(Records shown begins)
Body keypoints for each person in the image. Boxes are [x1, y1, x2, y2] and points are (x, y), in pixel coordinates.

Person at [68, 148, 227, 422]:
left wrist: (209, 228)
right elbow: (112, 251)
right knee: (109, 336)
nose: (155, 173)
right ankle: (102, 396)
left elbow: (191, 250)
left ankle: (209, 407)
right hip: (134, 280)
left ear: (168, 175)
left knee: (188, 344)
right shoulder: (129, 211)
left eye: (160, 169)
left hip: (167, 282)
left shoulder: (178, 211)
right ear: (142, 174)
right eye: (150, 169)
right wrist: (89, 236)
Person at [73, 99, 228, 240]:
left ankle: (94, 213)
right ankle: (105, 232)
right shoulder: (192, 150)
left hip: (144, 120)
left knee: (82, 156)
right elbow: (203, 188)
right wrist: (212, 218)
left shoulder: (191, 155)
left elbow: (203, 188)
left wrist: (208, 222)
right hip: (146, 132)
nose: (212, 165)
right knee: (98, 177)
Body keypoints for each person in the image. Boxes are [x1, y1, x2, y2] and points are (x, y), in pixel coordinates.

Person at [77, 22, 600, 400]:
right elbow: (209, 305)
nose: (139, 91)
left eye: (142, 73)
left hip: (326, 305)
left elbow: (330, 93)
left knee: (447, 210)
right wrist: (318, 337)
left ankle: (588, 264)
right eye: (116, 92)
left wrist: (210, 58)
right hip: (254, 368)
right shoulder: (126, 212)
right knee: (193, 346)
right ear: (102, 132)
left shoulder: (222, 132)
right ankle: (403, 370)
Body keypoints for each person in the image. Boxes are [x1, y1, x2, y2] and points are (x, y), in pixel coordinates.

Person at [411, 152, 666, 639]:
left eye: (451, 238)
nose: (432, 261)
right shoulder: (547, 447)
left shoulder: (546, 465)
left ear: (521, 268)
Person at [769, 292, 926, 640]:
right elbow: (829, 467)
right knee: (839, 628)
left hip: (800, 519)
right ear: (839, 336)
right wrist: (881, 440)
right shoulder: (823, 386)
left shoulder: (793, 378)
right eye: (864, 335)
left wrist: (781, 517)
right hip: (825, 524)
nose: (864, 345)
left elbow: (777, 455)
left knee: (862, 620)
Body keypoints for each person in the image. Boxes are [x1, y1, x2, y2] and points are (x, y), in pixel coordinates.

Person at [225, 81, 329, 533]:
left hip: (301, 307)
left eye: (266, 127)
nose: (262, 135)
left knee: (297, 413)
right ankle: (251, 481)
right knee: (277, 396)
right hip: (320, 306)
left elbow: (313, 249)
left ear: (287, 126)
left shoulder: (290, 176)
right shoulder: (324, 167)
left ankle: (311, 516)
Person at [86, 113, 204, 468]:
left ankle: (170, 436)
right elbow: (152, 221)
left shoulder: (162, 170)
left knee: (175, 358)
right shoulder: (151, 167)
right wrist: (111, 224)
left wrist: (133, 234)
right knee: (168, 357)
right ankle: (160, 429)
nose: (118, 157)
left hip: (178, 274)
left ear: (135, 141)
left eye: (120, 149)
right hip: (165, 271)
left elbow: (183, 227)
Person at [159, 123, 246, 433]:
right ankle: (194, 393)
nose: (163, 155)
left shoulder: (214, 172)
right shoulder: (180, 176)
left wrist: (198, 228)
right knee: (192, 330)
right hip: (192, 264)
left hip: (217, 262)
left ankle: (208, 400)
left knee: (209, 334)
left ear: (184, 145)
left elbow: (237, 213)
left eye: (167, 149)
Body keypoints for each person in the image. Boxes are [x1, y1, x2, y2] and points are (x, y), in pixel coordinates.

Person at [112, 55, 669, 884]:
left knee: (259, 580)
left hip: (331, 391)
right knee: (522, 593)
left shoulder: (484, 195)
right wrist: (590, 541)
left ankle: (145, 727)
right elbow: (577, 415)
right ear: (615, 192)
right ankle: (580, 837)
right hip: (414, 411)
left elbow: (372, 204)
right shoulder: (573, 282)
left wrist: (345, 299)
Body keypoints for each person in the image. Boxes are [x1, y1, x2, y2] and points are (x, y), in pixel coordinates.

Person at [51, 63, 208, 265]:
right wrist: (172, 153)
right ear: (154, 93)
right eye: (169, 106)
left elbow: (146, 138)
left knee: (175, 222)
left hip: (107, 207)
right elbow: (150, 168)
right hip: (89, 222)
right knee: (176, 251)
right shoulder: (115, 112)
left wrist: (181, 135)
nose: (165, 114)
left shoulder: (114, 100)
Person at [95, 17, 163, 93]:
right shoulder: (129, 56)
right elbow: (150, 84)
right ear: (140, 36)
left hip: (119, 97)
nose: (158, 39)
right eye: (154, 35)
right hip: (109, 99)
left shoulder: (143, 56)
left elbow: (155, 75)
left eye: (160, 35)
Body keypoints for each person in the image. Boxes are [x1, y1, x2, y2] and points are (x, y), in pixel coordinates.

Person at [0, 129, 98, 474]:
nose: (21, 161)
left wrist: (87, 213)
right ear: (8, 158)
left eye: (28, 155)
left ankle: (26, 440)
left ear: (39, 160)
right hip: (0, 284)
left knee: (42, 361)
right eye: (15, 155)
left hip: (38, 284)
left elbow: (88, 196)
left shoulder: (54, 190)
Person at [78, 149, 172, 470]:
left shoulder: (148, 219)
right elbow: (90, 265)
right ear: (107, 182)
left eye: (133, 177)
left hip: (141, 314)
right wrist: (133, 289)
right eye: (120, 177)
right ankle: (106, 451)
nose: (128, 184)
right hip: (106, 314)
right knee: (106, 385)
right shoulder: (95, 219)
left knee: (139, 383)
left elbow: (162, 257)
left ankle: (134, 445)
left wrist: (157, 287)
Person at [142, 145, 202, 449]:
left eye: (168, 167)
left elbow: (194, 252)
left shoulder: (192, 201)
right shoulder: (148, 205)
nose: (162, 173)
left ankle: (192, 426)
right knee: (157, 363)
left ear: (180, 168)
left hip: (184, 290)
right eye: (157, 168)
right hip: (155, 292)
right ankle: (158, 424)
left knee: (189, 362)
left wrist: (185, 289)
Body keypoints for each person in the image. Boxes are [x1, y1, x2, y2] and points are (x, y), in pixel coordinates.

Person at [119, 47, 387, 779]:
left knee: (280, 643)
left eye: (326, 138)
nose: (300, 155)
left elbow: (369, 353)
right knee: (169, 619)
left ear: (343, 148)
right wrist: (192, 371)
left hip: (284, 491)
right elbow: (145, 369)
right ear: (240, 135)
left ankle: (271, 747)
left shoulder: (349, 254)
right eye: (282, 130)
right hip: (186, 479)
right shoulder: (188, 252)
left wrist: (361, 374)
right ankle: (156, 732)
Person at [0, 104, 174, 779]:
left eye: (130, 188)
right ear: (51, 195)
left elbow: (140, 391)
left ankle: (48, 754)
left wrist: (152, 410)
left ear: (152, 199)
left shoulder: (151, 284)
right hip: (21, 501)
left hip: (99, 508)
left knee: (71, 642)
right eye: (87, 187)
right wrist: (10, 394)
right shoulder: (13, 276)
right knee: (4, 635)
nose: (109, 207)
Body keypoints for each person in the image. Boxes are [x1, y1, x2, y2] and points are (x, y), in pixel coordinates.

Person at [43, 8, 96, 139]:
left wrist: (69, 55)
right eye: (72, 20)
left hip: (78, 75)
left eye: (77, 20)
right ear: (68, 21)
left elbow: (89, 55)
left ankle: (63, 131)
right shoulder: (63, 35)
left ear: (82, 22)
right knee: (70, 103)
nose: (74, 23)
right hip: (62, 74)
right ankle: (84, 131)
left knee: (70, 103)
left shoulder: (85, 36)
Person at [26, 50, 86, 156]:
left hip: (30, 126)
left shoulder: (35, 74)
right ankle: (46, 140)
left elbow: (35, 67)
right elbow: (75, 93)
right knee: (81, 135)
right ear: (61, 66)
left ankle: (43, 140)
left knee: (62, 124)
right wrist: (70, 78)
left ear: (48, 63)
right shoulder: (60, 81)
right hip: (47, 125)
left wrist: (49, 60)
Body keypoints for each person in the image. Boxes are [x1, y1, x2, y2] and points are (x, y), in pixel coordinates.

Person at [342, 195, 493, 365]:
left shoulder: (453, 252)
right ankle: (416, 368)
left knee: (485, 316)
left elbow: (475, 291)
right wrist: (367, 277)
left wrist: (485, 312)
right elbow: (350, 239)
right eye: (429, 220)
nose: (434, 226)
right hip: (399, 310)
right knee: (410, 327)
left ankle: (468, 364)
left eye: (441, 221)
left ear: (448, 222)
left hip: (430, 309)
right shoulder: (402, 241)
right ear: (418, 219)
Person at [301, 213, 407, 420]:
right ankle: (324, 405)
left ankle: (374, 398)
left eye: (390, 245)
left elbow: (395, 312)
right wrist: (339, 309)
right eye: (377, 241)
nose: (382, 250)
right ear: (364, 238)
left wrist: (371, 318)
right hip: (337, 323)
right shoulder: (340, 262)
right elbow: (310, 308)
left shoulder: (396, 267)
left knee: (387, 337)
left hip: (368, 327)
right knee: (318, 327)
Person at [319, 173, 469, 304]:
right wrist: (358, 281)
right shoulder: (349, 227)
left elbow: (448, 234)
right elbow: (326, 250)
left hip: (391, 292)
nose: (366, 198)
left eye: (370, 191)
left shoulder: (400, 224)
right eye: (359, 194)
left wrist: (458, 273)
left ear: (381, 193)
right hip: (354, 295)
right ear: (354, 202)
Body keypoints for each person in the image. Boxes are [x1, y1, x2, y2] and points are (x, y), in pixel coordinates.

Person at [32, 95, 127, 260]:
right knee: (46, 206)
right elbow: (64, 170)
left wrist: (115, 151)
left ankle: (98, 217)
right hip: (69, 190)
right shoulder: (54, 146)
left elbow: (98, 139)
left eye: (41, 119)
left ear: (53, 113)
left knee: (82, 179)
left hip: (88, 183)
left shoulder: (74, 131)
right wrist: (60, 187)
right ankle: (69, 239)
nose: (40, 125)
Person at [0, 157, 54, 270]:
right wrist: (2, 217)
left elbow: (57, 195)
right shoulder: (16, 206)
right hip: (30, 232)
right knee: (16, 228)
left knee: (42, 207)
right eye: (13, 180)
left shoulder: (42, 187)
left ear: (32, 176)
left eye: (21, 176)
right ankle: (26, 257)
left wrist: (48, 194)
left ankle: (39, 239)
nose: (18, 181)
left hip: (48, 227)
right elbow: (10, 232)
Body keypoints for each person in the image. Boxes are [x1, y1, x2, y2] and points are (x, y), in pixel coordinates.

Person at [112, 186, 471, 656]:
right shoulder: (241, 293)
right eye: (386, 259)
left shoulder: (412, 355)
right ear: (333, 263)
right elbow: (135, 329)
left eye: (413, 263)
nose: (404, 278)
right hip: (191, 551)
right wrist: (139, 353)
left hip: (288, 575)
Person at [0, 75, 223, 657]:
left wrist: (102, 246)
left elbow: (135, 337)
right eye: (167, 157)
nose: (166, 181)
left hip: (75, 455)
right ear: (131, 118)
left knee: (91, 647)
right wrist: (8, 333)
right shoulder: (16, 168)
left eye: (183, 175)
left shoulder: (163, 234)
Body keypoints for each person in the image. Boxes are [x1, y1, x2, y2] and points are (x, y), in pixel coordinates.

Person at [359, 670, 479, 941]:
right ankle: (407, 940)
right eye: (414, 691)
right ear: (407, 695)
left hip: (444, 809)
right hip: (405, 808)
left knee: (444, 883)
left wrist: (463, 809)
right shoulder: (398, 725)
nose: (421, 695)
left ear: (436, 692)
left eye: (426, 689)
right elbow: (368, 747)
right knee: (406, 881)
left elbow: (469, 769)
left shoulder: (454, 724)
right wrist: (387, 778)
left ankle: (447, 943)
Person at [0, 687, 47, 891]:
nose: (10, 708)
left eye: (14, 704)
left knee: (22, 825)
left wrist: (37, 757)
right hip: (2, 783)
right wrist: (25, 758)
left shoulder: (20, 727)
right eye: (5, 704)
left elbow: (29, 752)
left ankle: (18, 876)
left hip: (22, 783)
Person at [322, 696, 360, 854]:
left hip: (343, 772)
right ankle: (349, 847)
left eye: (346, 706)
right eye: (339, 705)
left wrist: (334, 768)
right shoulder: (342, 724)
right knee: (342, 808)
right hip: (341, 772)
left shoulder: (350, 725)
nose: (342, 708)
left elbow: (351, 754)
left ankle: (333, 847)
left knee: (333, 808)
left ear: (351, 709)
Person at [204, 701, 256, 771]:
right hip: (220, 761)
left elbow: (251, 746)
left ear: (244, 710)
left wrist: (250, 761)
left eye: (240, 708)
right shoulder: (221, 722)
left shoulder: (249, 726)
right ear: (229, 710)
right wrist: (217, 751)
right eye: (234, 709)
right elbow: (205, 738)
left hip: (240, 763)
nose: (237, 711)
(Records shown ends)
### Work task
Please copy the lines in the records above between the one holding "right knee: (176, 251)" and the one holding "right ankle: (156, 732)", inclusive, exactly and with no other line.

### Solution to the exercise
right knee: (176, 251)
right shoulder: (115, 112)
left wrist: (181, 135)
nose: (165, 114)
left shoulder: (114, 100)
Person at [95, 17, 163, 93]:
right shoulder: (129, 56)
right elbow: (150, 84)
right ear: (140, 36)
left hip: (119, 97)
nose: (158, 39)
right eye: (154, 35)
right hip: (109, 99)
left shoulder: (143, 56)
left elbow: (155, 75)
left eye: (160, 35)
Body keypoints for each person in the image. Boxes are [x1, y1, x2, y2] and points are (x, y), in pixel coordinates.

Person at [0, 129, 98, 474]:
nose: (21, 161)
left wrist: (87, 213)
right ear: (8, 158)
left eye: (28, 155)
left ankle: (26, 440)
left ear: (39, 160)
right hip: (0, 284)
left knee: (42, 361)
right eye: (15, 155)
left hip: (38, 284)
left elbow: (88, 196)
left shoulder: (54, 190)
Person at [78, 149, 172, 470]:
left shoulder: (148, 219)
right elbow: (90, 265)
right ear: (107, 182)
left eye: (133, 177)
left hip: (141, 314)
right wrist: (133, 289)
right eye: (120, 177)
right ankle: (106, 451)
nose: (128, 184)
right hip: (106, 314)
right knee: (106, 385)
right shoulder: (95, 219)
left knee: (139, 383)
left elbow: (162, 257)
left ankle: (134, 445)
left wrist: (157, 287)
Person at [142, 145, 202, 449]:
left eye: (168, 167)
left elbow: (194, 252)
left shoulder: (192, 201)
right shoulder: (148, 205)
nose: (162, 173)
left ankle: (192, 426)
right knee: (157, 363)
left ear: (180, 168)
left hip: (184, 290)
right eye: (157, 168)
right hip: (155, 292)
right ankle: (158, 424)
left knee: (189, 362)
left wrist: (185, 289)
Body keypoints for each person in the image. Boxes are [x1, y1, x2, y2] and points are (x, y), in pixel coordinates.

Person at [119, 47, 387, 779]:
left knee: (280, 643)
left eye: (326, 138)
nose: (300, 155)
left elbow: (369, 353)
right knee: (169, 619)
left ear: (343, 148)
right wrist: (192, 371)
left hip: (284, 491)
right elbow: (145, 369)
right ear: (240, 135)
left ankle: (271, 747)
left shoulder: (349, 254)
right eye: (282, 130)
right hip: (186, 479)
right shoulder: (188, 252)
left wrist: (361, 374)
right ankle: (156, 732)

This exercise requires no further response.